QuickBooks Fraud Prevention & Detection

QuickBooks is by far the easiest program to use with the most complicated and diverse applications in it that never get used by most business owners. Fraud happens every day and as I have said before, small businesses lose more money every year due to fraud than some of the largest corporations. Individuals who succumb to fraudulent tendencies fail to realize is that QuickBooks software ‘watches’ every step/change made and these actions are traceable.


  • The key to preventing fraud of course is making sure that it is not the same person who handles more than one accounting function in a business. You don’t want the same person who is opening the mail, being the one who sends the checks. You don’t want the same person who can sign checks being the one determining the amounts to put on the checks.
  • Upon setup, QuickBooks allows the business owner to set up users. The owner should always be the Administrator, not the bookkeeper, not the CPA or accountant, but the Administrator. Anyone else using the program can be limited to the parts of the program that they can access by the Admin. Sales persons needing to enter sales can do so, but they don’t need access to the bank account information. Purchasers need to be able to create purchase orders and invoices, but not able to adjust inventory on hand or create checks to pay for invoices. Only the admin should be able to make these adjustments. Name the users of QuickBooks so you know who is doing what and when. This will give you an eagle eye on the security of the QuickBooks transactions.

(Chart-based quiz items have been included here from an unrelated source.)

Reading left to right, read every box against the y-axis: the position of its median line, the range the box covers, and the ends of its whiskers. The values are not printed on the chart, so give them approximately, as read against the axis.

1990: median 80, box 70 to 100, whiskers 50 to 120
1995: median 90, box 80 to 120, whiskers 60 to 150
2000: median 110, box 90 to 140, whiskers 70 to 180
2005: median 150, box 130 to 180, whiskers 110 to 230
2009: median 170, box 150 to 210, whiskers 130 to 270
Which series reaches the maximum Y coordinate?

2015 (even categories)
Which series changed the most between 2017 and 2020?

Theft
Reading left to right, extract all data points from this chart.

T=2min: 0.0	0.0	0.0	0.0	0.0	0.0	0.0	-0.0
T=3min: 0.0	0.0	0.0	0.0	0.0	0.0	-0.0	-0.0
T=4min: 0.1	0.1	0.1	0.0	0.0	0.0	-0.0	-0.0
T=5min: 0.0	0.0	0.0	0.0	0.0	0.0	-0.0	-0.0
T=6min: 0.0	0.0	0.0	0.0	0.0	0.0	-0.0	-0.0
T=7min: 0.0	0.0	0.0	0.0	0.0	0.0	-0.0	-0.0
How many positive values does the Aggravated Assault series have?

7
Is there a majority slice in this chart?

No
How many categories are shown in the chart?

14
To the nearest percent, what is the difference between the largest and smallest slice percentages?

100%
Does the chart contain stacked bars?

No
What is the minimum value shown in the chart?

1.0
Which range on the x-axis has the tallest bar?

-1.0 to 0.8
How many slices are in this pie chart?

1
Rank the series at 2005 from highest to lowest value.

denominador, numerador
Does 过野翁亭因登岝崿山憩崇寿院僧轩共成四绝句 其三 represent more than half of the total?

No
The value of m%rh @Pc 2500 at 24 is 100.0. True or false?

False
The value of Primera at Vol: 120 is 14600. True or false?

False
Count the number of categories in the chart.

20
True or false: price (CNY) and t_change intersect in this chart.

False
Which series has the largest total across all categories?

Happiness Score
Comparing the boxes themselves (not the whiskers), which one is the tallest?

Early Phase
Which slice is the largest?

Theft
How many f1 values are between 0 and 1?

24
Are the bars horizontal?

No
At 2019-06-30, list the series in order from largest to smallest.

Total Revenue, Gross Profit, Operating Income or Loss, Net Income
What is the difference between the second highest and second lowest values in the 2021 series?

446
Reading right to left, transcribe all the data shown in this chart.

  • There is a little known feature of QB that is called the Audit Trail. The Audit Trail records any changes made to original transactions, any deletions of invoices, checks, etc. You’ll want to do this when the place is closed or when you have plenty of time because this report can take a very long time to generate. Go to the Reports tab on the menu bar and click on it. Find the Accountant’s Reports and you will see the Audit Trail as one of the options. Click on it and apply the dates you wish to check, (the longer the period of time and more transactions, the longer the report will take) and wait.
  • In the audit trail, if an entry has been altered or deleted there will be two or sometimes three lines for one transaction. The one on the bottom is the original entry, the one(s) above it have been altered or deleted and the report will give what was changed, the payee, the amount, or an account and tell you which user entered the original, which user changed it and the day and time it was done.
  • So how do you tell if it’s fraud or just someone making changes? First, deleting an invoice should rarely be done, if there are a large number of deleted invoices then chances are, your company is not using the Estimates icon. The invoice should only be created when you know for sure a customer is going to go through with the arrangement, if you are using the invoice feature to send estimates, those estimates are posting to your accounts receivable account which should not be done.
  • So how would someone commit fraud by altering an invoice? If the same person that prints the invoices also sends the checks, it is very easy to print the invoice for your approval at $200 or more than what was actually invoiced for. Once you’ve approved what should be a $5000 invoice for $5200, the clerk will change the $5200 to $5000 and send the vendor the right amount, and at the same time issue themselves a check for $200 which would be written off to another account somewhere in the books. The bank reconciliations would always match and no one would be the wiser. This is one reason that you cannot print an invoice without saving it first.
  • Another common method of fraud is altering the payee of existing invoices to benefit the relatives, friends, etc., of the crooked clerk. So an invoice may come in that has been created at home and submitted to you for payment by the person creating the invoice. Or, you may be cutting a check for a legitimate expense only to have the funds redirected to the crooked clerk.
  • You might also be on the lookout for checks being issued for identical amounts, during the same period every week, every month, etc. Sometimes the fraudster will send two checks to the same vendor and call up a day later and ask the vendor to return the check ‘mistakenly’ sent. If the fraudster is the same person who opens the mail, he will take the check and ‘wash it’ and make himself the payee. (If your bookkeeper seems to be continually doing her nails, you smell nail polish remover constantly, your company is at risk as that is what is used to remove ink off of checks) You can catch this by exporting the check detail to Excel and sorting it according to amounts, if you have one or two more checks a month for identical amounts, call your bank and ask for a copy of the cashed checks, front and back. The back of a check tells you which bank cashed it, and often, the name of the person who cashed it as well.
  • If you get your bank statements already opened by your bookkeeper, watch for checks that have cleared but that aren’t placed into the envelope with the statements. Compare your bank register to the images of the checks on the statements and confirm that the person or company you wrote the check to is the actual person or company that cashed the check.